Deirdre, however, has always been her biggest champion and she was determined to give Kate the tools to succeed.
She explains: "I challenge her all the time.
"I have always taught her not to give in, I think there are a lot of people who might give in if their child had Down's syndrome, but I was never like that.
"You know if I wanted her to use a spoon, I had to teach her that she could.
"She never would have done it otherwise, so I put her bowl of food down and a spoon down in front of her and she knew if she wanted to eat she had to do it herself.
"You should have heard the screams of her, it was heartbreaking and I had to leave the room, it really was tough love.
"She could do it, it was just a matter of convincing her that she could do it."
Deirdre is overjoyed that Kate is now seen as a role model for people with learning disabilities.
"It's incredible to think that my daughter is making such a difference and inspiring other people, and not just people with Down's syndrome, to realise that they can achieve their dream," she says.
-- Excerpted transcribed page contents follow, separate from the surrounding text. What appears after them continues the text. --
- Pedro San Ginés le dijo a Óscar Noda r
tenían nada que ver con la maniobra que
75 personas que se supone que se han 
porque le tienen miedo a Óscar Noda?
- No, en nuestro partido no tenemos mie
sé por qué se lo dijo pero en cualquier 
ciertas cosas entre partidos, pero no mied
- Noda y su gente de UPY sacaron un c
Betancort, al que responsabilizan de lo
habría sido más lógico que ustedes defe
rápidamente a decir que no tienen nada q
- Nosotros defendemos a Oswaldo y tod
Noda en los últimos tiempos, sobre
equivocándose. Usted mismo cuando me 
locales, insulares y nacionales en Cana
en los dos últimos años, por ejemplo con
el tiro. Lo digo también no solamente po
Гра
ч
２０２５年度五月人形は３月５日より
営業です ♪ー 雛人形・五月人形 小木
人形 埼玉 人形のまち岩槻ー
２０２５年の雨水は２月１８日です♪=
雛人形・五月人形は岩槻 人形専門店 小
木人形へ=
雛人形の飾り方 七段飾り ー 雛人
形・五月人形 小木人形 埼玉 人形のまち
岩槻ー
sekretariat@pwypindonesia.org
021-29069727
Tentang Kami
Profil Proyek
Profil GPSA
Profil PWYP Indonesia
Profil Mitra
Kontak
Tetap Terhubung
"Kate is proof that if you are determined and you work hard then you can succeed.
"People with Down's syndrome are no different to anyone else, they're still a person and you should talk to them the same way you would talk to anyone else.
"The beautiful innocence of them, I think we as a society can learn so much from them.
"They have such a simplistic way of looking at the world, there's no grey, everything is black and white.
"Kate takes everything at face value, nothing fazes her, she takes everything in her stride.
"Even going to address the UN, she just gets on with it, and I think that's a wonderful quality.
"There is something special about people with Down's syndrome and I would like business people to look at them and see the potential they have.
"They have so much to give and if you ask them to do a job, it will be done exactly the way you have trained them to do it.
"Kate has been given all these wonderful opportunities and she has shown how professional she can be.
"She has worked so hard and she is so determined.
"She still wants to model in Paris, London, New York and Milan and I really don't see why it can't happen.
"I still think there is so much more to Kate that people haven't seen yet - just watch this space."